Na avaliação do diretor de Assuntos Internacionais da Associação Brasileira de Agências de Viagens (Abav) Leonel Rossi Junior, embora a classe C esteja despertando a atenção do mercado, os consumidores das classes A e B ainda respondem pelo maior volume de gastos do setor. “O que nós percebemos é que, mais do que pacotes, os consumidores estão procurando as agências para comprar passagens aéreas. As agências revendem 80% das passagens, e grande parcela da classe C compra nesses locais, muitas vezes, pela primeira vez.”

Segundo Rossi Junior, a maioria dos pacotes vendidos para esse tipo de público custa cerca de R$ 1.000, em média, é parcelado em até vezes e tem como destinos mais recorrentes Fortaleza e Salvador, com duração de 5 a 7 dias.

Mais gastos

De acordo com recente pesquisa da consultoria Data Popular de 2010, do total da população brasileira que viajou de avião nos últimos 12 meses, 58% fazem parte das classes C, D e E. “Os emergentes trocam o desconforto de uma longa viagem de ônibus pela comodidade da viagem aérea”, diz o estudo.

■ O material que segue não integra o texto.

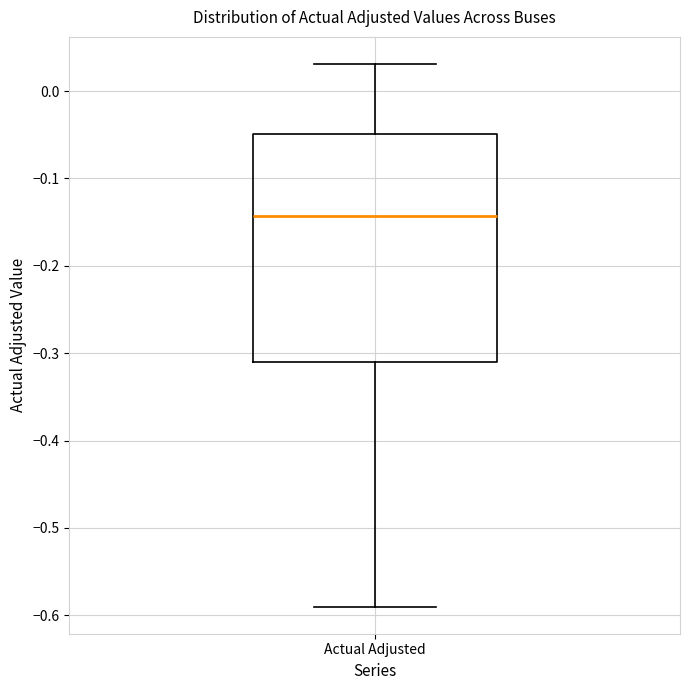

Where does the median line of the box for Actual Adjusted sit on the y-axis? The values are not printed on the chart, so give them approximately, as read against the axis.

-0.14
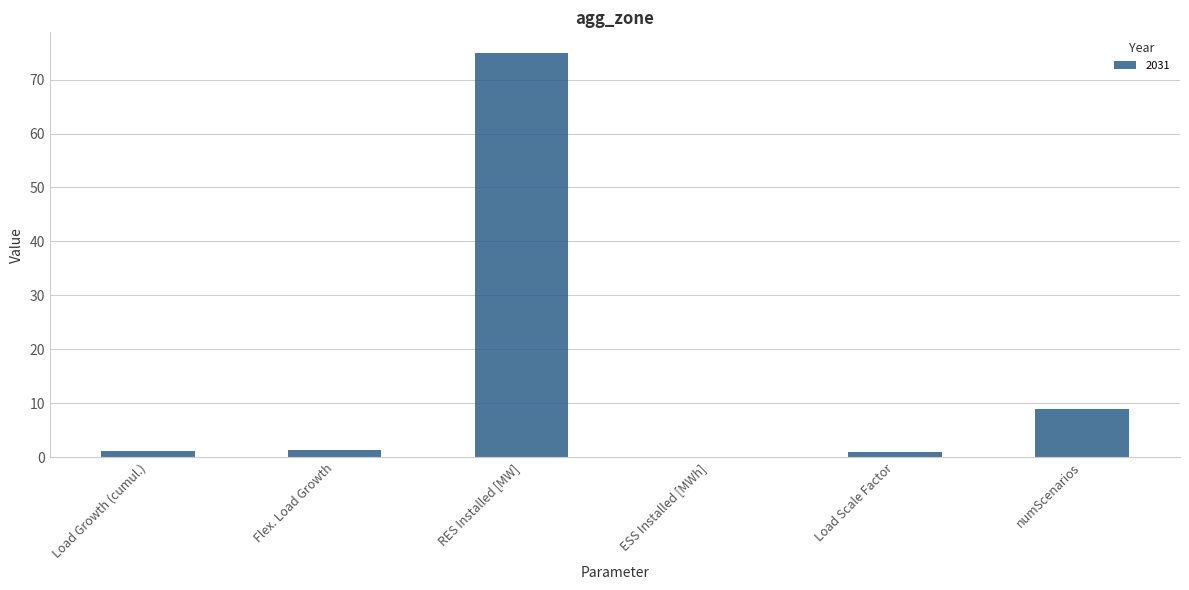

Is it true that the value at RES Installed [MW] is 125.0?

False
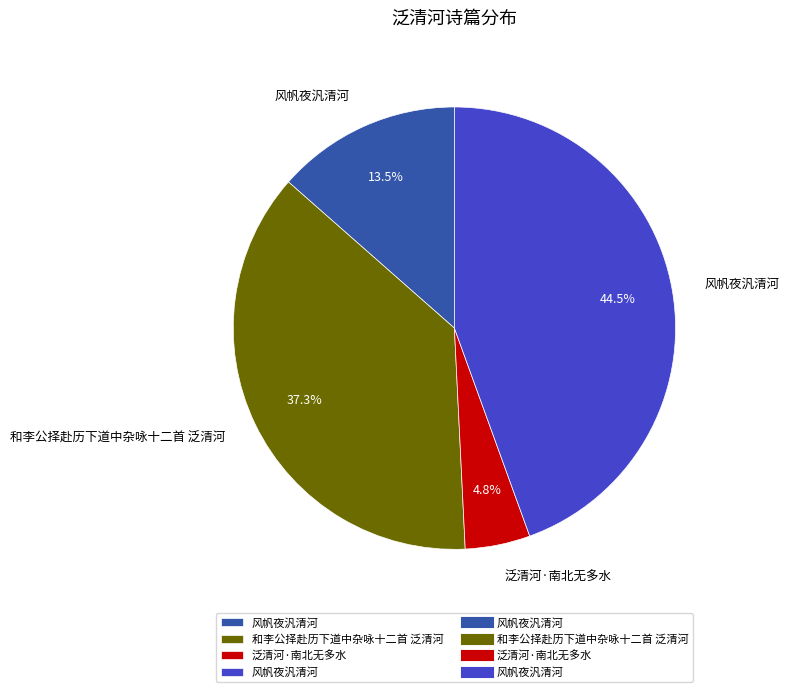

Does any single category account for the majority?

No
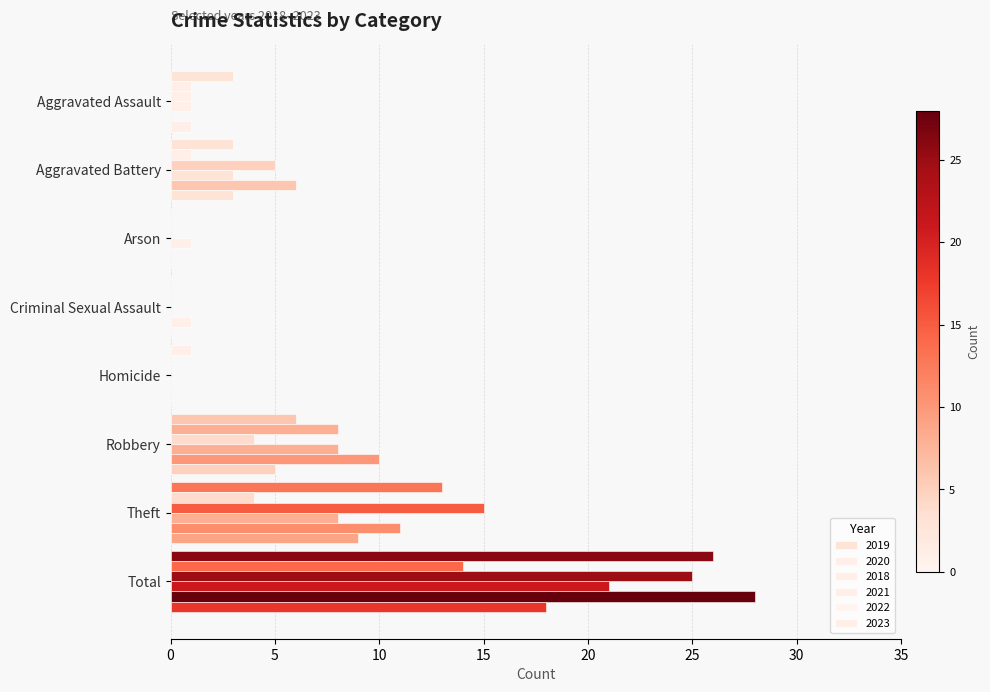

What is the total value across all series at Robbery?

41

Considerando o período de 2002 para 2010, os gastos feitos pelas famílias tiveram crescimento de 82,2% (de R$ 20,9 bilhões para R$ 38,2 bilhões) com forte contribuição do aumento das despesas com viagens feitas pela também chamada nova classe média. No setor de turismo de 2010, os emergentes representaram R$ 13 bilhões, e sua participação no total saltou de 18% para 34% em 8 anos.
"Isso cresceu no ano passado", diz Renato Meirelles, do Data Popular. "Foi crescente, mas no ano passado estourou".
CruzeirosUm segmento do turismo que tem despontado no país é o de cruzeiros marítimos. A temporada de 2010/2011, encerrada no dia 22 de maio, transportou o volume recorde de 792.752 passageiros na costa brasileira - um aumento de 10% sobre a temporada anterior, quando foram transportados 720.621 passageiros, segundo estudo da Fundação Getulio Vargas (FGV), divulgado pela Associação Brasileira de Cruzeiros Marítimos (Abremar) nesta segunda-feira (30).